If you chat with anyone who has a pet, they will often ooze unconditional love. And some will talk about their little family member as long as you’ll let them. The one with a character bigger than Ben-Hur. This furry or feathered friend can be the centre of some people’s worlds. And a neighbourhood icon!

Elderly man holding his dog
Feros Care goes against the grain, supporting the inclusion of companion animals in the lives of older people in residential care and in their own homes.

While they may be small in stature, our animal companions play a big role in strengthening neighbourhood ties, according to Associate Professor Lisa Wood. She’s from the Centre for Social Impact and School of Population Health at the University of WA and has studied this topic for years.

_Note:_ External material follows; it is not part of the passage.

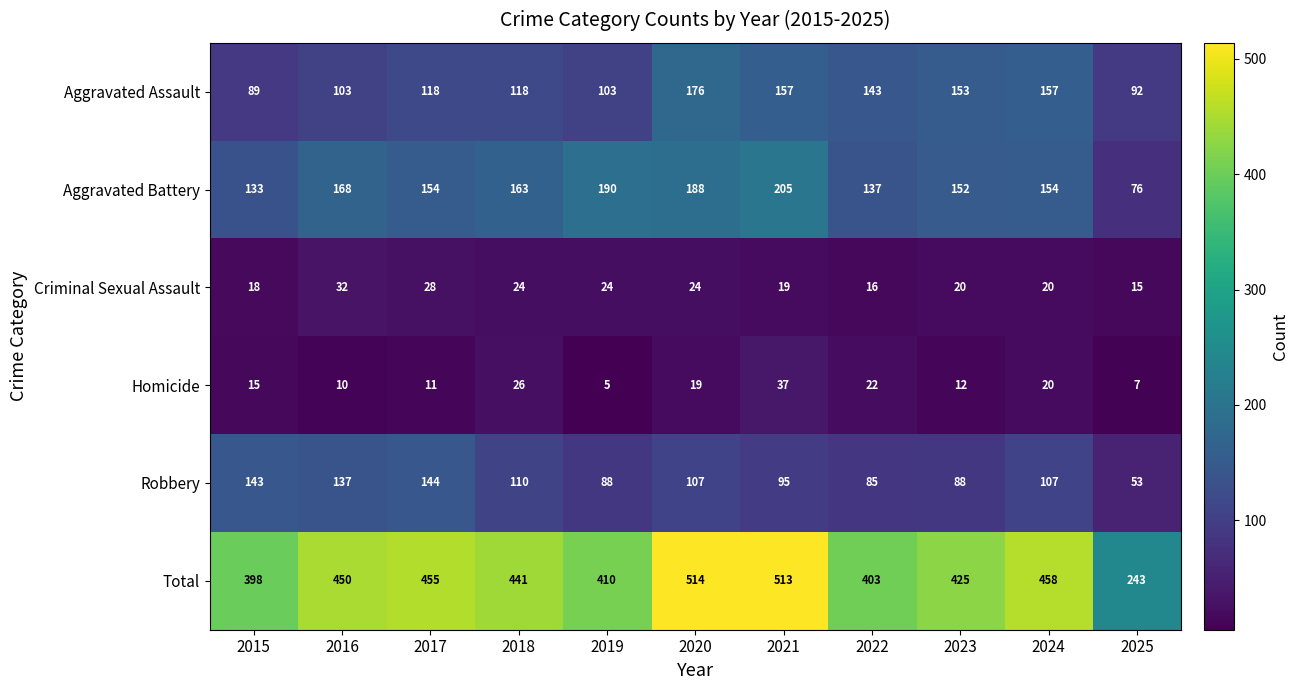

True or false: Homicide has a value of 11 at 2017.

True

“For many pet owners, their pets also facilitated relationships from which they derived tangible forms of social support, both of a practical and emotionally supportive nature,”

She says pets can help to build “social capital”. By this she means they’re a positive predictor for mental health, crime deterrence, education, and community safety. In simpler terms, pets help to break down the barriers between strangers. After all, strangers are friends we don’t know yet, right?

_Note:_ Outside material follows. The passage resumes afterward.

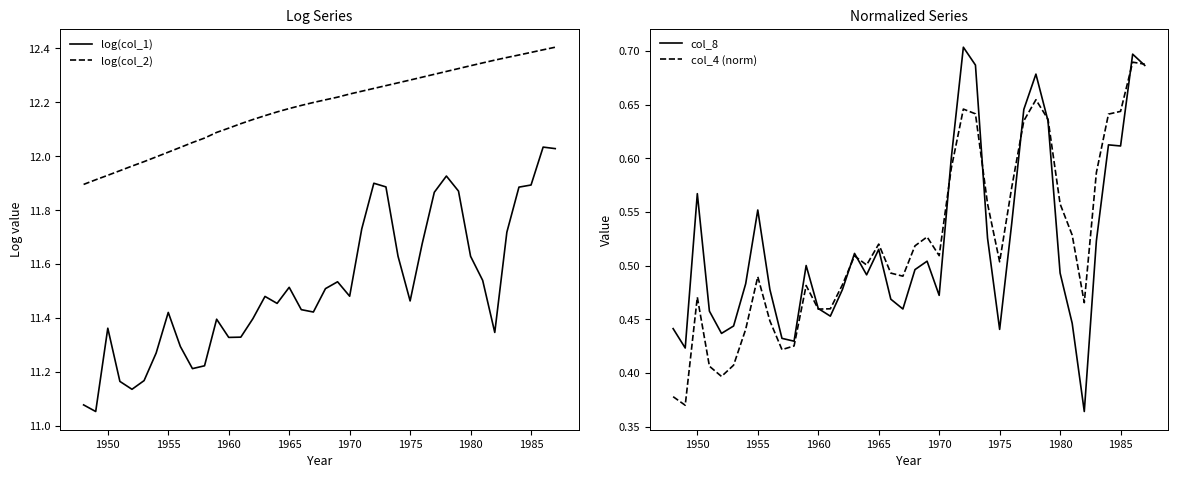

Is the value of col_4 (norm) at 1960 greater than the value of col_8 at 1950?

No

Results of A/Professor Wood’s 2015 study on pets being a conduit for getting to know people showed pet owners were “significantly more likely to get to know people in their neighbourhood than non-pet owners”. The research suggests our little mates may be a catalyst for connecting with those who live nearby through incidental social interaction and forming new friendships.

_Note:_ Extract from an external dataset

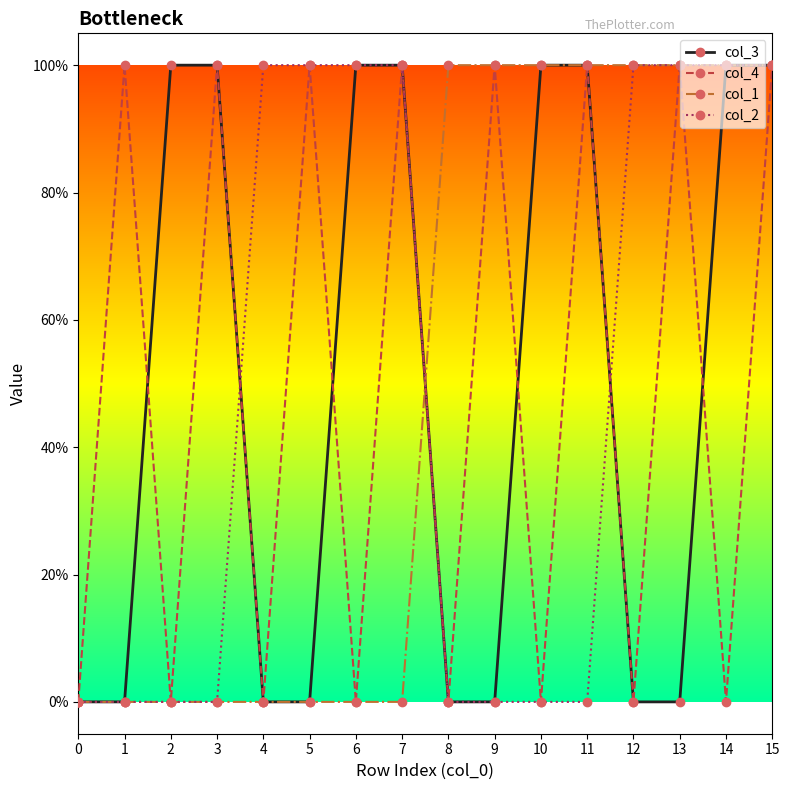

Is this an area chart (filled region under the line)?

No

“For many pet owners, their pets also facilitated relationships from which they derived tangible forms of social support, both of a practical and emotionally supportive nature,” the study states.

Given ageing populations, housing affordability and many people living in more concentrated areas, A/Prof Wood suggests society may need to rethink who can own a pet and where they can live. When two thirds of the population has a pet, she believes our towns and cities need to be pet-friendly.

Sadly, Australia remains ahead of many countries with a ‘no pets policy’ in many rentals, apartment complexes, and aged care facilities. However, Feros Care goes against the grain, supporting the inclusion of companion animals in the lives of older people in residential care and in their own homes.

“The potential for pets to enrich the social fabric of communities has strong appeal in an era of global uncertainty, frenetic ‘busyness’ and technology-driven communications,” A/Prof Wood says, adding pets may be an important factor in developing healthy neighbourhoods.

So, who’s for walkies then? Shall we go sniff out some new friends? Ruff!